Lowndes then hired William Christie of Shaheen & Gordon, a well-known attorney who has represented Democrats in the past, including the New Hampshire Democratic Party when it sued over SB 3, a bill that attempted to tighten the state’s “domicile loophole” for voting. According to court documents, he filed an appearance for her in court and waived arraignment and extradition on Nov. 12, 2020. Arraignments were canceled twice in November and December 2020.
In January 2021, Lowndes requested a motion to continue and notified the court of new email addresses in March and May 2021. A speedy trial was requested in June 2021.
Jury selection was scheduled to begin in November 2021 with prosecutors filing a witness list in December 2021. But jury trials were placed on hold for January due to coronavirus cases surging in New Hampshire.

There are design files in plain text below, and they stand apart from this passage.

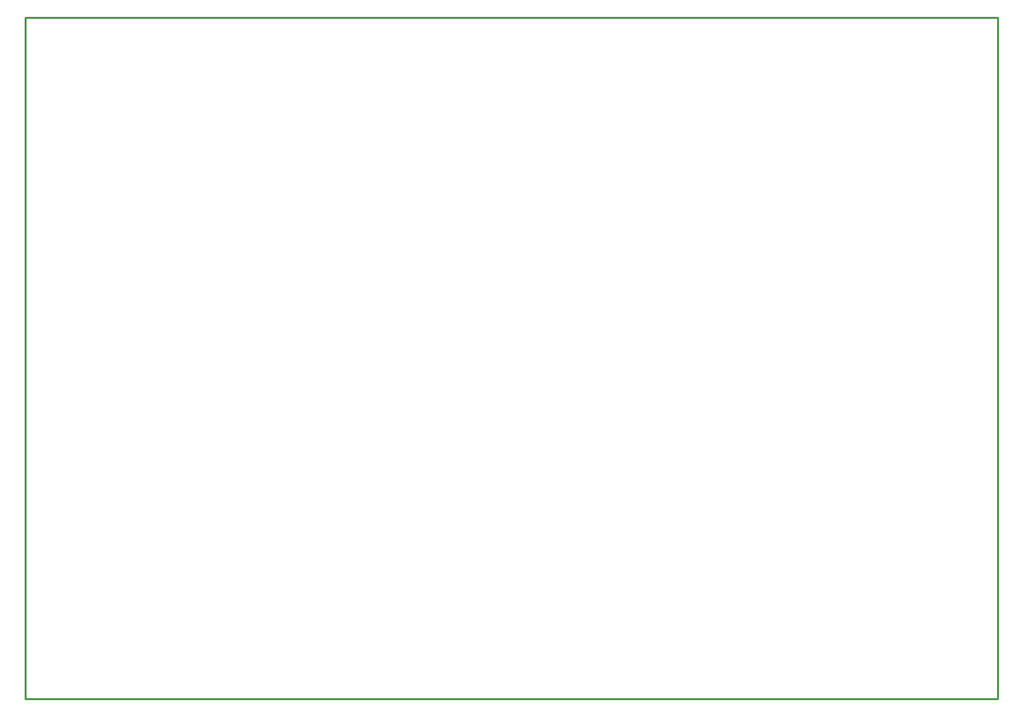
<source format=gbr>
G04 EAGLE Gerber RS-274X export*
G75*
%MOMM*%
%FSLAX34Y34*%
%LPD*%
%IN*%
%IPPOS*%
%AMOC8*
5,1,8,0,0,1.08239X$1,22.5*%
G01*
%ADD10C,0.254000*%


D10*
X0Y0D02*
X1270000Y0D01*
X1270000Y889000D01*
X0Y889000D01*
X0Y0D01*
M02*

</source>
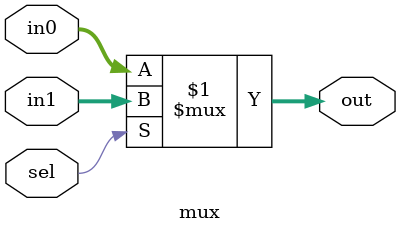
<source format=v>


module mux
  #(  parameter DW = 32  )  // data width
   (  input           sel,  // selector
      input  [DW-1:0] in0,  // input 0
      input  [DW-1:0] in1,  // input 1
      output [DW-1:0] out); // output

  assign out = sel ? in1 : in0;

endmodule

</source>
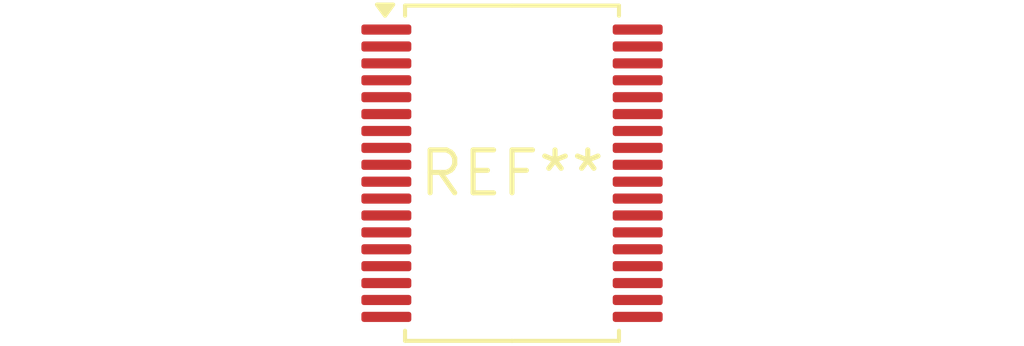
<source format=kicad_pcb>
(kicad_pcb (version 20240108) (generator pcbnew)

  (general
    (thickness 1.6)
  )

  (paper "A4")
  (layers
    (0 "F.Cu" signal)
    (31 "B.Cu" signal)
    (32 "B.Adhes" user "B.Adhesive")
    (33 "F.Adhes" user "F.Adhesive")
    (34 "B.Paste" user)
    (35 "F.Paste" user)
    (36 "B.SilkS" user "B.Silkscreen")
    (37 "F.SilkS" user "F.Silkscreen")
    (38 "B.Mask" user)
    (39 "F.Mask" user)
    (40 "Dwgs.User" user "User.Drawings")
    (41 "Cmts.User" user "User.Comments")
    (42 "Eco1.User" user "User.Eco1")
    (43 "Eco2.User" user "User.Eco2")
    (44 "Edge.Cuts" user)
    (45 "Margin" user)
    (46 "B.CrtYd" user "B.Courtyard")
    (47 "F.CrtYd" user "F.Courtyard")
    (48 "B.Fab" user)
    (49 "F.Fab" user)
    (50 "User.1" user)
    (51 "User.2" user)
    (52 "User.3" user)
    (53 "User.4" user)
    (54 "User.5" user)
    (55 "User.6" user)
    (56 "User.7" user)
    (57 "User.8" user)
    (58 "User.9" user)
  )

  (setup
    (pad_to_mask_clearance 0)
    (pcbplotparams
      (layerselection 0x00010fc_ffffffff)
      (plot_on_all_layers_selection 0x0000000_00000000)
      (disableapertmacros false)
      (usegerberextensions false)
      (usegerberattributes false)
      (usegerberadvancedattributes false)
      (creategerberjobfile false)
      (dashed_line_dash_ratio 12.000000)
      (dashed_line_gap_ratio 3.000000)
      (svgprecision 4)
      (plotframeref false)
      (viasonmask false)
      (mode 1)
      (useauxorigin false)
      (hpglpennumber 1)
      (hpglpenspeed 20)
      (hpglpendiameter 15.000000)
      (dxfpolygonmode false)
      (dxfimperialunits false)
      (dxfusepcbnewfont false)
      (psnegative false)
      (psa4output false)
      (plotreference false)
      (plotvalue false)
      (plotinvisibletext false)
      (sketchpadsonfab false)
      (subtractmaskfromsilk false)
      (outputformat 1)
      (mirror false)
      (drillshape 1)
      (scaleselection 1)
      (outputdirectory "")
    )
  )

  (net 0 "")

  (footprint "TSSOP-36_6.1x9.7mm_P0.5mm" (layer "F.Cu") (at 0 0))

)

</source>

Another jury selection meeting, scheduled for Jan. 31, was canceled and postponed until Sept. 12. A final pretrial hearing is slated for Aug. 25.
Sometime between the indictment and the latest court filings, Lowndes moved to Cape Cod.
After two public records requests, the Peace Corps confirmed she was employed between July 1996 and July 2001, and again between September 2015 and April 2021, when she retired at age 56. According to LinkedIn, she worked in the Dominican Republic during the Clinton Administration and as a country director in the Eastern Caribbean in her second stint with the organization. For more than seven years, she was the director of development and special initiatives for the Connecticut Commission on Children. At the time of her retirement from the Peace Corps, she was earning $167,000 annually.
Lowndes faces six to 10 years in prison and $10,000 in fines. If she is convicted, she will lose any future ability to vote in New Hampshire.